If Alibaba generates FQ1’23 earnings and revenue on August 4, the stock may be revalued to the downside. As I expect results to improve in the second half of the year due to the easing of the COVID-19 lockdowns, however, I will be a buyer of any significant post-earnings dip.

Alibaba dangers

Alibaba faces many risks, but writing off its ads is not among them. The e-commerce company is likely to report a slowdown in top-line growth in its domestic e-commerce business, and because of this, margins may come under further pressure. This may result in a lower valuation factor for Alibaba stock in the short term, but any sell-off is also likely to lead to an attractive buying opportunity. What will change my mind about Alibaba is if the company notices a material decline in its free cash flow prospects and suspends its share buybacks.

last thoughts

Charlie Munger appears not to be concerned about Alibaba’s ADS delisting, and the revitalized delisting discussion is clouding investor perceptions: even if the shares are delisted, investors can simply swap their shares and buy/sell Alibaba shares in Hong Kong.

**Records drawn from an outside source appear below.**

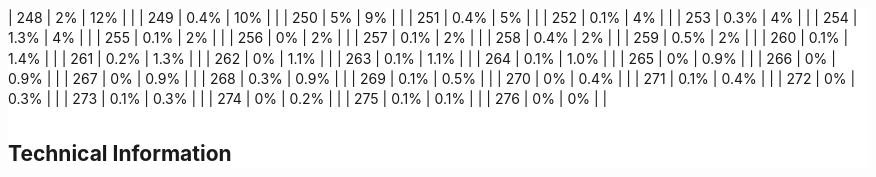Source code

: | 248 | 2% | 12% |  |
| 249 | 0.4% | 10% |  |
| 250 | 5% | 9% |  |
| 251 | 0.4% | 5% |  |
| 252 | 0.1% | 4% |  |
| 253 | 0.3% | 4% |  |
| 254 | 1.3% | 4% |  |
| 255 | 0.1% | 2% |  |
| 256 | 0% | 2% |  |
| 257 | 0.1% | 2% |  |
| 258 | 0.4% | 2% |  |
| 259 | 0.5% | 2% |  |
| 260 | 0.1% | 1.4% |  |
| 261 | 0.2% | 1.3% |  |
| 262 | 0% | 1.1% |  |
| 263 | 0.1% | 1.1% |  |
| 264 | 0.1% | 1.0% |  |
| 265 | 0% | 0.9% |  |
| 266 | 0% | 0.9% |  |
| 267 | 0% | 0.9% |  |
| 268 | 0.3% | 0.9% |  |
| 269 | 0.1% | 0.5% |  |
| 270 | 0% | 0.4% |  |
| 271 | 0.1% | 0.4% |  |
| 272 | 0% | 0.3% |  |
| 273 | 0.1% | 0.3% |  |
| 274 | 0% | 0.2% |  |
| 275 | 0.1% | 0.1% |  |
| 276 | 0% | 0% |  |


## Technical Information
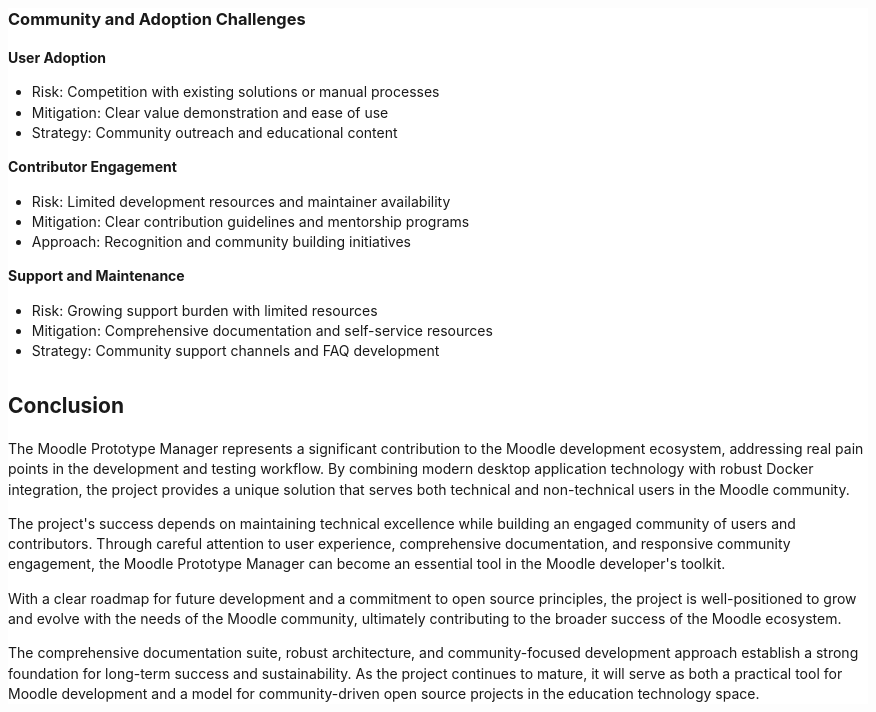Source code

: ### Community and Adoption Challenges

**User Adoption**
- Risk: Competition with existing solutions or manual processes
- Mitigation: Clear value demonstration and ease of use
- Strategy: Community outreach and educational content

**Contributor Engagement**
- Risk: Limited development resources and maintainer availability
- Mitigation: Clear contribution guidelines and mentorship programs
- Approach: Recognition and community building initiatives

**Support and Maintenance**
- Risk: Growing support burden with limited resources
- Mitigation: Comprehensive documentation and self-service resources
- Strategy: Community support channels and FAQ development

## Conclusion

The Moodle Prototype Manager represents a significant contribution to the Moodle development ecosystem, addressing real pain points in the development and testing workflow. By combining modern desktop application technology with robust Docker integration, the project provides a unique solution that serves both technical and non-technical users in the Moodle community.

The project's success depends on maintaining technical excellence while building an engaged community of users and contributors. Through careful attention to user experience, comprehensive documentation, and responsive community engagement, the Moodle Prototype Manager can become an essential tool in the Moodle developer's toolkit.

With a clear roadmap for future development and a commitment to open source principles, the project is well-positioned to grow and evolve with the needs of the Moodle community, ultimately contributing to the broader success of the Moodle ecosystem.

The comprehensive documentation suite, robust architecture, and community-focused development approach establish a strong foundation for long-term success and sustainability. As the project continues to mature, it will serve as both a practical tool for Moodle development and a model for community-driven open source projects in the education technology space.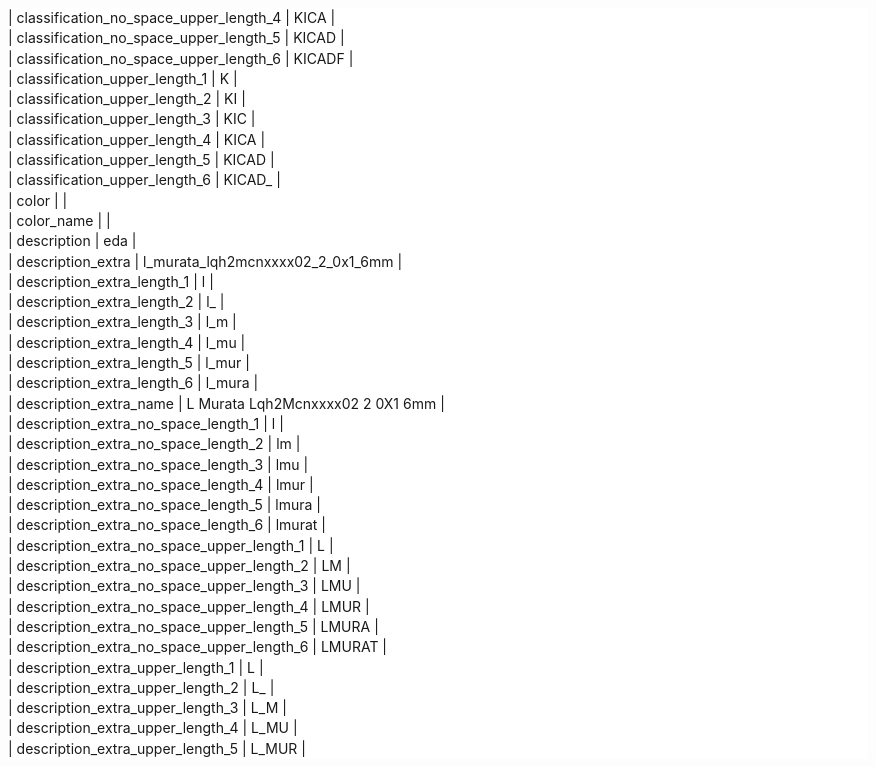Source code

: | classification_no_space_upper_length_4 | KICA |  
| classification_no_space_upper_length_5 | KICAD |  
| classification_no_space_upper_length_6 | KICADF |  
| classification_upper_length_1 | K |  
| classification_upper_length_2 | KI |  
| classification_upper_length_3 | KIC |  
| classification_upper_length_4 | KICA |  
| classification_upper_length_5 | KICAD |  
| classification_upper_length_6 | KICAD_ |  
| color |  |  
| color_name |  |  
| description | eda |  
| description_extra | l_murata_lqh2mcnxxxx02_2_0x1_6mm |  
| description_extra_length_1 | l |  
| description_extra_length_2 | l_ |  
| description_extra_length_3 | l_m |  
| description_extra_length_4 | l_mu |  
| description_extra_length_5 | l_mur |  
| description_extra_length_6 | l_mura |  
| description_extra_name | L Murata Lqh2Mcnxxxx02 2 0X1 6mm |  
| description_extra_no_space_length_1 | l |  
| description_extra_no_space_length_2 | lm |  
| description_extra_no_space_length_3 | lmu |  
| description_extra_no_space_length_4 | lmur |  
| description_extra_no_space_length_5 | lmura |  
| description_extra_no_space_length_6 | lmurat |  
| description_extra_no_space_upper_length_1 | L |  
| description_extra_no_space_upper_length_2 | LM |  
| description_extra_no_space_upper_length_3 | LMU |  
| description_extra_no_space_upper_length_4 | LMUR |  
| description_extra_no_space_upper_length_5 | LMURA |  
| description_extra_no_space_upper_length_6 | LMURAT |  
| description_extra_upper_length_1 | L |  
| description_extra_upper_length_2 | L_ |  
| description_extra_upper_length_3 | L_M |  
| description_extra_upper_length_4 | L_MU |  
| description_extra_upper_length_5 | L_MUR |  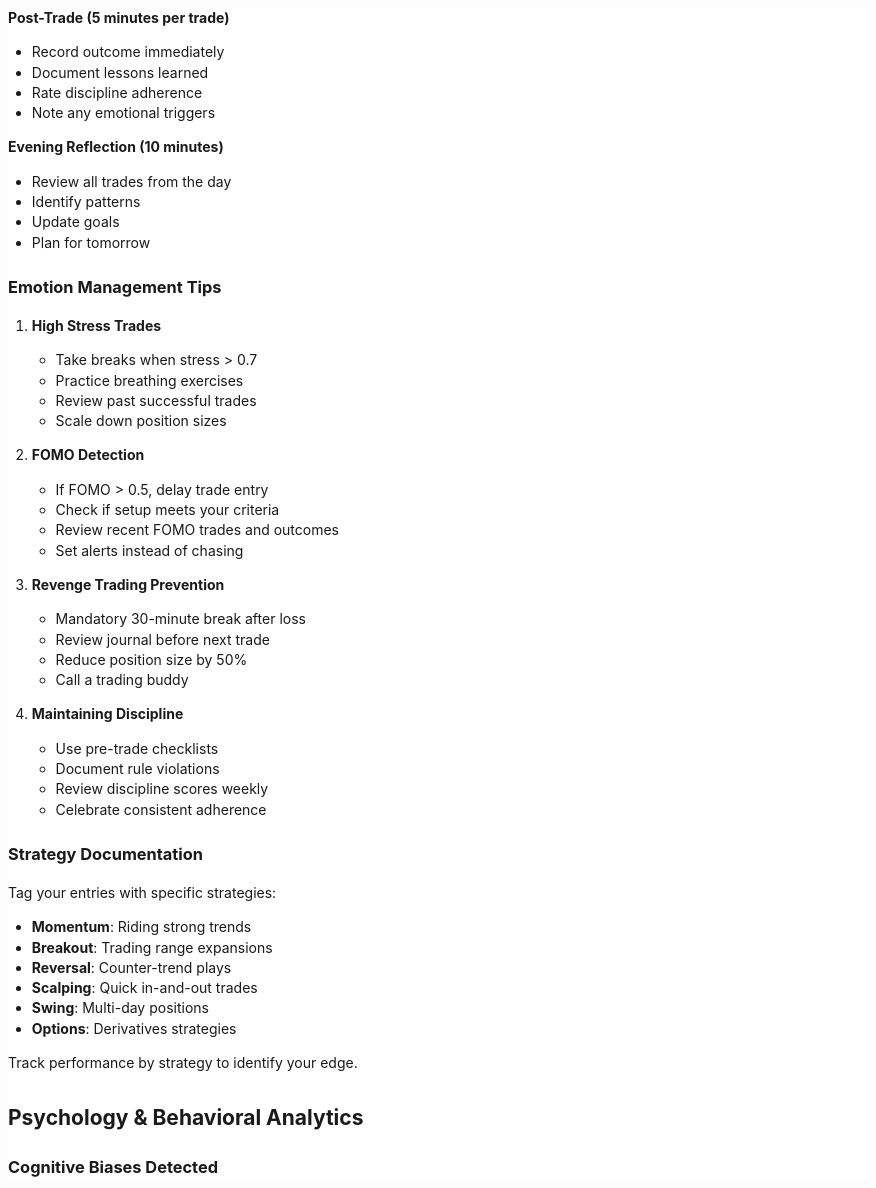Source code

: **Post-Trade (5 minutes per trade)**
- Record outcome immediately
- Document lessons learned
- Rate discipline adherence
- Note any emotional triggers

**Evening Reflection (10 minutes)**
- Review all trades from the day
- Identify patterns
- Update goals
- Plan for tomorrow

### Emotion Management Tips

1. **High Stress Trades**
   - Take breaks when stress > 0.7
   - Practice breathing exercises
   - Review past successful trades
   - Scale down position sizes

2. **FOMO Detection**
   - If FOMO > 0.5, delay trade entry
   - Check if setup meets your criteria
   - Review recent FOMO trades and outcomes
   - Set alerts instead of chasing

3. **Revenge Trading Prevention**
   - Mandatory 30-minute break after loss
   - Review journal before next trade
   - Reduce position size by 50%
   - Call a trading buddy

4. **Maintaining Discipline**
   - Use pre-trade checklists
   - Document rule violations
   - Review discipline scores weekly
   - Celebrate consistent adherence

### Strategy Documentation

Tag your entries with specific strategies:
- **Momentum**: Riding strong trends
- **Breakout**: Trading range expansions
- **Reversal**: Counter-trend plays
- **Scalping**: Quick in-and-out trades
- **Swing**: Multi-day positions
- **Options**: Derivatives strategies

Track performance by strategy to identify your edge.

## Psychology & Behavioral Analytics

### Cognitive Biases Detected
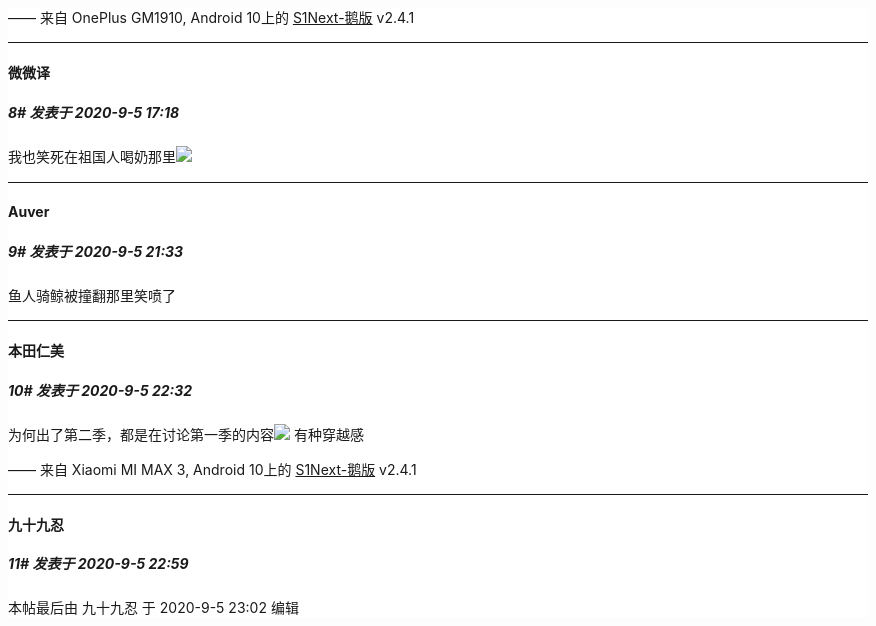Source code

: —— 来自 OnePlus GM1910, Android 10上的 [S1Next-鹅版](https://github.com/ykrank/S1-Next/releases) v2.4.1







*****

####  微微译  
##### 8#       发表于 2020-9-5 17:18




我也笑死在祖国人喝奶那里<img src="https://static.saraba1st.com/image/smiley/face2017/043.png" referrerpolicy="no-referrer">







*****

####  Auver  
##### 9#       发表于 2020-9-5 21:33




鱼人骑鲸被撞翻那里笑喷了







*****

####  本田仁美  
##### 10#       发表于 2020-9-5 22:32




为何出了第二季，都是在讨论第一季的内容<img src="https://static.saraba1st.com/image/smiley/face2017/068.png" referrerpolicy="no-referrer">
有种穿越感

—— 来自 Xiaomi MI MAX 3, Android 10上的 [S1Next-鹅版](https://github.com/ykrank/S1-Next/releases) v2.4.1







*****

####  九十九忍  
##### 11#       发表于 2020-9-5 22:59



 本帖最后由 九十九忍 于 2020-9-5 23:02 编辑 
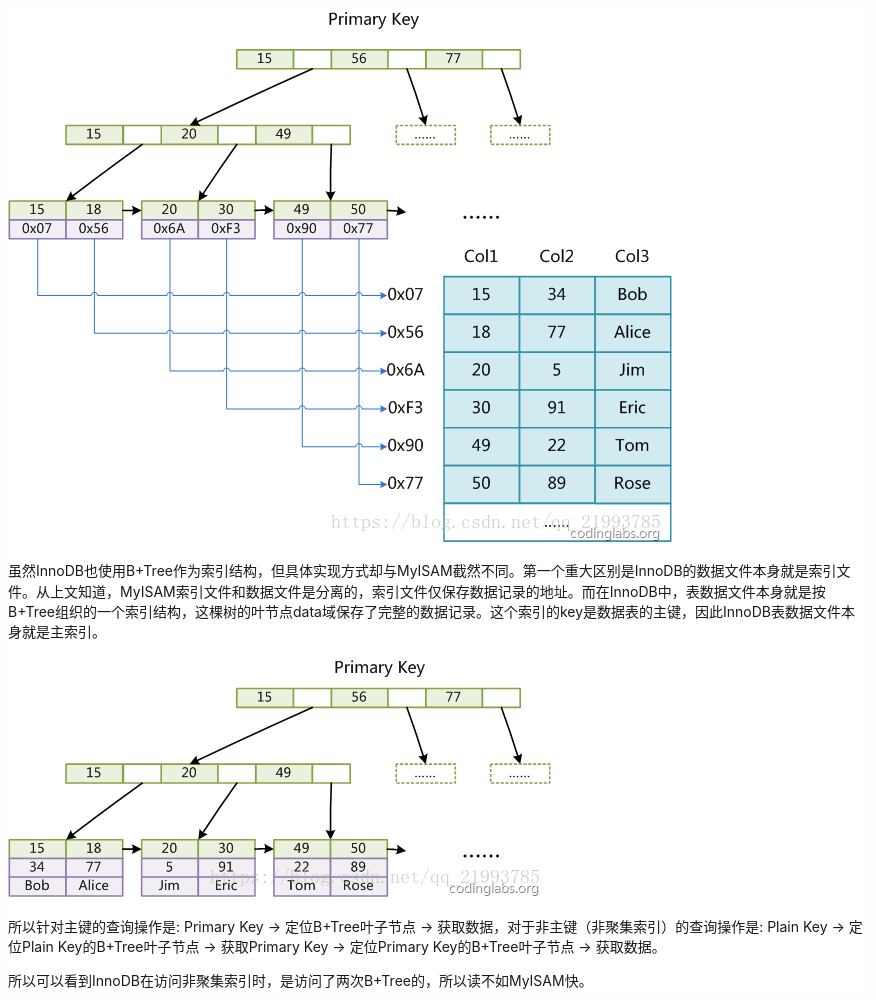 ![MyISAM](./20180605154438227.png)

虽然InnoDB也使用B+Tree作为索引结构，但具体实现方式却与MyISAM截然不同。第一个重大区别是InnoDB的数据文件本身就是索引文件。从上文知道，MyISAM索引文件和数据文件是分离的，索引文件仅保存数据记录的地址。而在InnoDB中，表数据文件本身就是按B+Tree组织的一个索引结构，这棵树的叶节点data域保存了完整的数据记录。这个索引的key是数据表的主键，因此InnoDB表数据文件本身就是主索引。

![INNODB](./2018060515460817.png)

所以针对主键的查询操作是: Primary Key -> 定位B+Tree叶子节点 -> 获取数据，对于非主键（非聚集索引）的查询操作是: Plain Key -> 定位Plain Key的B+Tree叶子节点 -> 获取Primary Key -> 定位Primary Key的B+Tree叶子节点 -> 获取数据。

所以可以看到InnoDB在访问非聚集索引时，是访问了两次B+Tree的，所以读不如MyISAM快。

Although the exit from the US market may affect Alibaba’s valuation in the short term, a much bigger issue for the company is the upcoming earnings release which could see a serious (temporary) slowdown in revenue growth and increasing pressure on profit margins. Alibaba shares are unreasonably cheap given the company’s large account base and potential in the e-commerce market, and I believe they have a very attractive risk profile under $100!